**DOCUMENT EXTRACT**
*-*-*

Posted by holly on Jun 11, 2009 in Americas, Articles, BlogSherpa

               “What the heck are we doing here? It’s nothing but sand” was my first impression as the pilot announced final approach into Las Vegas this past fourth of July.  Then suddenly there she was, rising out of the heat waves like a miniature Egypt…no, Paris…no, Italy…no, Camelot.  The hotels should give passport stamps to go with their wonderfully tacky souvenirs.  As a Vegas beginner, the city comes at you like an adult Disneyland, all bright and flashy and promising to make dreams come true.

We were staying at the Excalibur, and were lucky enough to get one of the newly renovated rooms (read: tasteful décor and a massive flatscreen TV – that we never figured out how to operate, but it wasn’t like we were in the room long enough anyhow).  Already we had learned the first rule of Vegas: everyone’s looking to get rich, including all the taxi drivers who delight in taking the “fast way” which happens to cost double.

                 For two Canadian girls, the heat hit us like a blanket you can’t shrug off. Mid-afternoon we prayed for the wind to stop as it was hotter than the ambient air temp, and the sun setting didn’t provide much relief, because then the baked pavement released it’s stored heat, turning the whole Strip into a shoe-softening hot plate. On the 6th we were lucky enough to get the hottest day of the year, a blistering 125 degrees (according to our Gondolier at the Venetian) that would have been unbearable had there been any humidity.

*-*-*

Items listed in a dataset:
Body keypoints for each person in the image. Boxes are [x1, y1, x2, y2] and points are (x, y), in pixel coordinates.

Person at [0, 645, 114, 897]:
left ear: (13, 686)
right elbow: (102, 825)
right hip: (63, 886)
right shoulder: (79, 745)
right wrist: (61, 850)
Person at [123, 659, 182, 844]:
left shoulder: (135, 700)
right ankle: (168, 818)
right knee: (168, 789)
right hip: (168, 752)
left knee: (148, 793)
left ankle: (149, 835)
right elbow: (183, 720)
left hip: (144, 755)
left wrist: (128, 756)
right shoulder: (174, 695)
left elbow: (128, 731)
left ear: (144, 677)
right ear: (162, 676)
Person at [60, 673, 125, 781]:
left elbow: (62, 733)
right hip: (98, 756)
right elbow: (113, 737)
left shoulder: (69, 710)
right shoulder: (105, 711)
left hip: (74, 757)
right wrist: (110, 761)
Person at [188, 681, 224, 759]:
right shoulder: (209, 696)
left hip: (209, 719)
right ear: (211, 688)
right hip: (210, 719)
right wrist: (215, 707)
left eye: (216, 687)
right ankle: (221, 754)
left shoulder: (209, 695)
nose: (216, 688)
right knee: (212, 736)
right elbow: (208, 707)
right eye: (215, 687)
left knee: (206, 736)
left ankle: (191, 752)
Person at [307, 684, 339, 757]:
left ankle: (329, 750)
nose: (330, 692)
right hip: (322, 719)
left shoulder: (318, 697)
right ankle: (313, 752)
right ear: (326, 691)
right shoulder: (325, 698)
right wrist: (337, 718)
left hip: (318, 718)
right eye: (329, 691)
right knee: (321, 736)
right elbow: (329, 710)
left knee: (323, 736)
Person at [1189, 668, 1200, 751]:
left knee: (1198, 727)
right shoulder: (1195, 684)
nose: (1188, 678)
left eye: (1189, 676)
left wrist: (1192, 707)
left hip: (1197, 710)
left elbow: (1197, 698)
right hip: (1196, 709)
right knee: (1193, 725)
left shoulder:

*-*-*

**TASK OBJECTIVE**
Decide whether each statement below agrees with the Las Vegas travel post above. Answer yes or no for each and quote the deciding words from the post. 1. The travelers stayed at the Excalibur. 2. The travelers worked out how to operate the flatscreen TV in their room. 3. The travelers flew into Las Vegas on the sixth of July.

**SOLUTION TO THIS EXERCISE**
1. Yes: "We were staying at the Excalibur"
2. No: "that we never figured out how to operate"
3. No: "as the pilot announced final approach into Las Vegas this past fourth of July"